■ WHAT THIS TASK INVOLVES
Transcribe the listing below verbatim, omitting pictures.
Start of PROVIDED ENTRIES
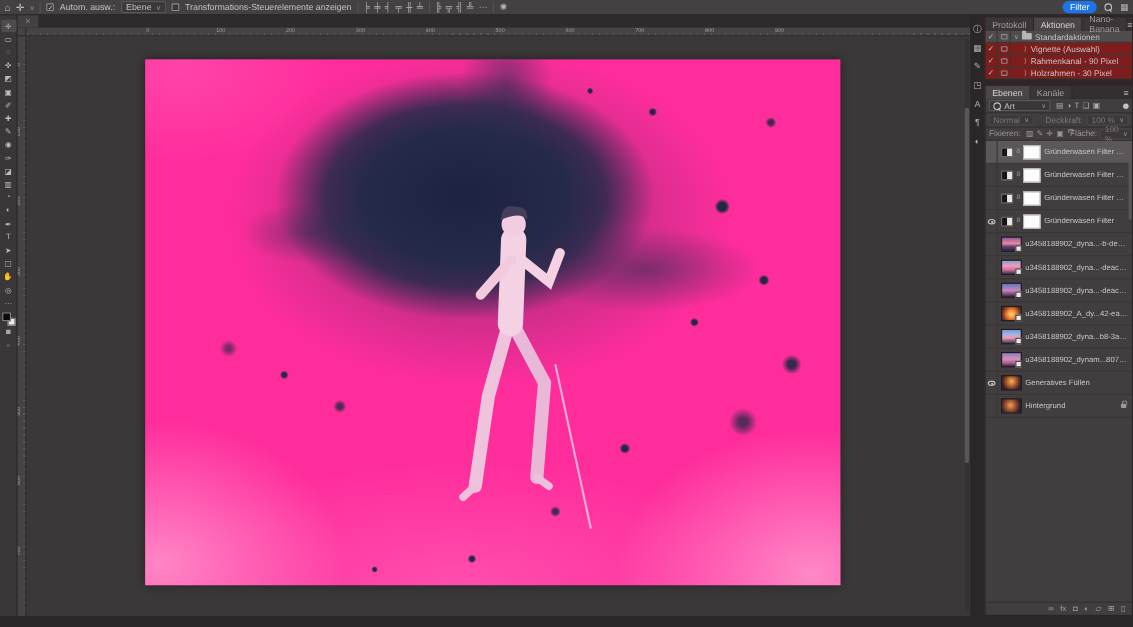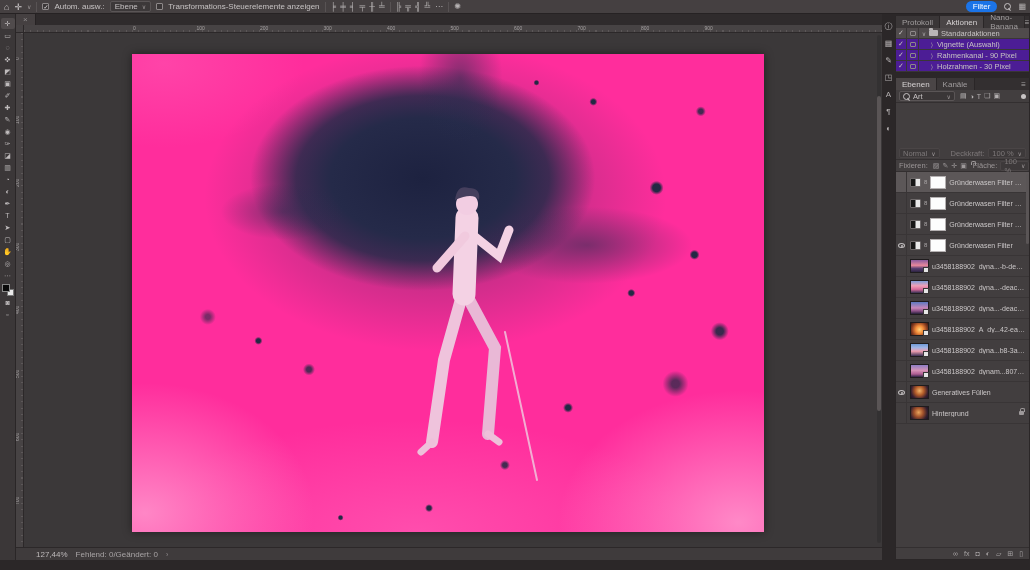--- a/index.html
+++ b/index.html
@@ -110,40 +110,40 @@
   .rightcol { width:148px; display:flex; background:#2b2728; }
   .iconstrip { width:13px; display:flex; flex-direction:column; align-items:center; gap:9px; padding-top:9px; }
   .strip-icon { font-size:8px; color:#b3afb0; line-height:8px;}
   .panels { width:135px; display:flex; flex-direction:column; padding-top:2px; }
 
   .ptabs { height:12px; background:#332f30; display:flex; align-items:stretch; font-size:8px; }
   .ptab { display:flex; align-items:center; padding:0 6px; color:#a19d9e; background:#3a3637; border-right:1px solid #2a2627;}
   .ptab.active { background:#4a4546; color:#d6d2d3; }
   .pmenu { margin-left:auto; color:#a8a4a5; font-size:8px; display:flex; align-items:center; padding-right:3px;}
 
-  .panel-actions { background:#4c1d95; border:1px solid #2a2627; border-top:none; }
+  .panel-actions { background:#7f1d1d; border:1px solid #2a2627; border-top:none; }
   .arow { height:11px; display:flex; align-items:center; font-size:7.5px; color:#c6c2c3; border-bottom:1px solid #3a3637; }
   .arow.sel { background:#504b4c; }
   .a-check { width:11px; text-align:center; font-size:7px; color:#c6c2c3; border-right:1px solid #3a3637; align-self:stretch; display:flex;align-items:center;justify-content:center;}
   .a-box { width:12px; align-self:stretch; display:flex; align-items:center; justify-content:center; border-right:1px solid #3a3637;}
   .a-box span { width:6px; height:5px; border:1px solid #8d8889; border-radius:1px; }
   .a-exp { width:10px; text-align:center; font-size:6px; color:#a8a4a5; }
   .a-exp.indent { margin-left:8px; }
   .folder { width:9px; height:6px; background:#b9b5b6; border-radius:1px; position:relative; margin-right:3px;}
   .folder::before { content:""; position:absolute; top:-2px; left:0; width:4px; height:2px; background:#b9b5b6; border-radius:1px 1px 0 0;}
 
   .panel-layers { margin-top:5px; flex:1; background:#423e3f; border:1px solid #2a2627; border-top:none;
     display:flex; flex-direction:column; overflow:hidden; }
   .lp-filter { height:13px; display:flex; align-items:center; gap:3px; padding:0 3px; border-bottom:1px solid #332f30; }
   .filterfield { height:10px; flex:0 0 56px; background:#3a3637; border:1px solid #5a5556; border-radius:2px;
     display:flex; align-items:center; gap:3px; font-size:7.5px; padding:0 3px; color:#c6c2c3;}
   .filtericons { display:flex; gap:3px; margin-left:2px; align-items:center;}
   .fi { font-size:7px; color:#b3afb0; }
   .fi-dot { width:5px; height:5px; border-radius:50%; background:#c8c4c5; margin-left:2px;}
-  .lp-blend { height:13px; display:flex; align-items:center; gap:4px; padding:0 3px; border-bottom:1px solid #332f30; color:#7d7879; font-size:7.5px;margin-top:44px;}
+  .lp-blend { height:13px; display:flex; align-items:center; gap:4px; padding:0 3px; border-bottom:1px solid #332f30; color:#7d7879; font-size:7.5px;}
   .dim-drop { height:10px; background:#3d393a; border:1px solid #4a4546; border-radius:2px; display:flex; align-items:center; gap:4px; padding:0 3px; color:#7d7879;}
   .lp-lock { height:12px; display:flex; align-items:center; gap:3px; padding:0 3px; border-bottom:1px solid #332f30; color:#9a9596; font-size:7.5px;}
   .li { font-size:7px; color:#9d999a; }
   .locksym { position:relative; width:5px; height:4px; background:#9d999a; border-radius:1px; display:inline-block; }
   .locksym::before { content:""; position:absolute; top:-3px; left:1px; width:3px; height:3px;
      border:1px solid #9d999a; border-bottom:none; border-radius:2px 2px 0 0; }
 
   .layerlist { flex:1; overflow:hidden; position:relative; }
   .lrow { height:21px; display:flex; align-items:stretch; border-bottom:1px solid #393536; }
   .lrow.sel { background:#5c5758; }
@@ -354,25 +354,20 @@
               <path d="M68,16 Q70,0 82,4 Q94,4 92,16 Q86,8 68,16 Z" fill="#453f5d" stroke="none"></path>
             </g>
           </svg>
         </div>
 
         <div class="vscroll">
           <div class="vthumb"></div>
         </div>
       </div>
 
-      <div class="statusbar">
-        <span>127,44%</span>
-        <span class="status-info">Fehlend: 0/Geändert: 0</span>
-        <span class="status-chev">›</span>
-      </div>
     </div>
 
     <div class="rightcol">
       <div class="iconstrip" id="iconstrip">
           <span class="strip-icon">ⓘ</span>
           <span class="strip-icon">▦</span>
           <span class="strip-icon">✎</span>
           <span class="strip-icon">◳</span>
           <span class="strip-icon">A</span>
           <span class="strip-icon">¶</span>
End of PROVIDED ENTRIES
■ RESULT OF THE EXERCISE
--- a/index.html
+++ b/index.html
@@ -110,40 +110,40 @@
   .rightcol { width:148px; display:flex; background:#2b2728; }
   .iconstrip { width:13px; display:flex; flex-direction:column; align-items:center; gap:9px; padding-top:9px; }
   .strip-icon { font-size:8px; color:#b3afb0; line-height:8px;}
   .panels { width:135px; display:flex; flex-direction:column; padding-top:2px; }
 
   .ptabs { height:12px; background:#332f30; display:flex; align-items:stretch; font-size:8px; }
   .ptab { display:flex; align-items:center; padding:0 6px; color:#a19d9e; background:#3a3637; border-right:1px solid #2a2627;}
   .ptab.active { background:#4a4546; color:#d6d2d3; }
   .pmenu { margin-left:auto; color:#a8a4a5; font-size:8px; display:flex; align-items:center; padding-right:3px;}
 
-  .panel-actions { background:#4c1d95; border:1px solid #2a2627; border-top:none; }
+  .panel-actions { background:#7f1d1d; border:1px solid #2a2627; border-top:none; }
   .arow { height:11px; display:flex; align-items:center; font-size:7.5px; color:#c6c2c3; border-bottom:1px solid #3a3637; }
   .arow.sel { background:#504b4c; }
   .a-check { width:11px; text-align:center; font-size:7px; color:#c6c2c3; border-right:1px solid #3a3637; align-self:stretch; display:flex;align-items:center;justify-content:center;}
   .a-box { width:12px; align-self:stretch; display:flex; align-items:center; justify-content:center; border-right:1px solid #3a3637;}
   .a-box span { width:6px; height:5px; border:1px solid #8d8889; border-radius:1px; }
   .a-exp { width:10px; text-align:center; font-size:6px; color:#a8a4a5; }
   .a-exp.indent { margin-left:8px; }
   .folder { width:9px; height:6px; background:#b9b5b6; border-radius:1px; position:relative; margin-right:3px;}
   .folder::before { content:""; position:absolute; top:-2px; left:0; width:4px; height:2px; background:#b9b5b6; border-radius:1px 1px 0 0;}
 
   .panel-layers { margin-top:5px; flex:1; background:#423e3f; border:1px solid #2a2627; border-top:none;
     display:flex; flex-direction:column; overflow:hidden; }
   .lp-filter { height:13px; display:flex; align-items:center; gap:3px; padding:0 3px; border-bottom:1px solid #332f30; }
   .filterfield { height:10px; flex:0 0 56px; background:#3a3637; border:1px solid #5a5556; border-radius:2px;
     display:flex; align-items:center; gap:3px; font-size:7.5px; padding:0 3px; color:#c6c2c3;}
   .filtericons { display:flex; gap:3px; margin-left:2px; align-items:center;}
   .fi { font-size:7px; color:#b3afb0; }
   .fi-dot { width:5px; height:5px; border-radius:50%; background:#c8c4c5; margin-left:2px;}
-  .lp-blend { height:13px; display:flex; align-items:center; gap:4px; padding:0 3px; border-bottom:1px solid #332f30; color:#7d7879; font-size:7.5px;margin-top:44px;}
+  .lp-blend { height:13px; display:flex; align-items:center; gap:4px; padding:0 3px; border-bottom:1px solid #332f30; color:#7d7879; font-size:7.5px;}
   .dim-drop { height:10px; background:#3d393a; border:1px solid #4a4546; border-radius:2px; display:flex; align-items:center; gap:4px; padding:0 3px; color:#7d7879;}
   .lp-lock { height:12px; display:flex; align-items:center; gap:3px; padding:0 3px; border-bottom:1px solid #332f30; color:#9a9596; font-size:7.5px;}
   .li { font-size:7px; color:#9d999a; }
   .locksym { position:relative; width:5px; height:4px; background:#9d999a; border-radius:1px; display:inline-block; }
   .locksym::before { content:""; position:absolute; top:-3px; left:1px; width:3px; height:3px;
      border:1px solid #9d999a; border-bottom:none; border-radius:2px 2px 0 0; }
 
   .layerlist { flex:1; overflow:hidden; position:relative; }
   .lrow { height:21px; display:flex; align-items:stretch; border-bottom:1px solid #393536; }
   .lrow.sel { background:#5c5758; }
@@ -354,25 +354,20 @@
               <path d="M68,16 Q70,0 82,4 Q94,4 92,16 Q86,8 68,16 Z" fill="#453f5d" stroke="none"></path>
             </g>
           </svg>
         </div>
 
         <div class="vscroll">
           <div class="vthumb"></div>
         </div>
       </div>
 
-      <div class="statusbar">
-        <span>127,44%</span>
-        <span class="status-info">Fehlend: 0/Geändert: 0</span>
-        <span class="status-chev">›</span>
-      </div>
     </div>
 
     <div class="rightcol">
       <div class="iconstrip" id="iconstrip">
           <span class="strip-icon">ⓘ</span>
           <span class="strip-icon">▦</span>
           <span class="strip-icon">✎</span>
           <span class="strip-icon">◳</span>
           <span class="strip-icon">A</span>
           <span class="strip-icon">¶</span>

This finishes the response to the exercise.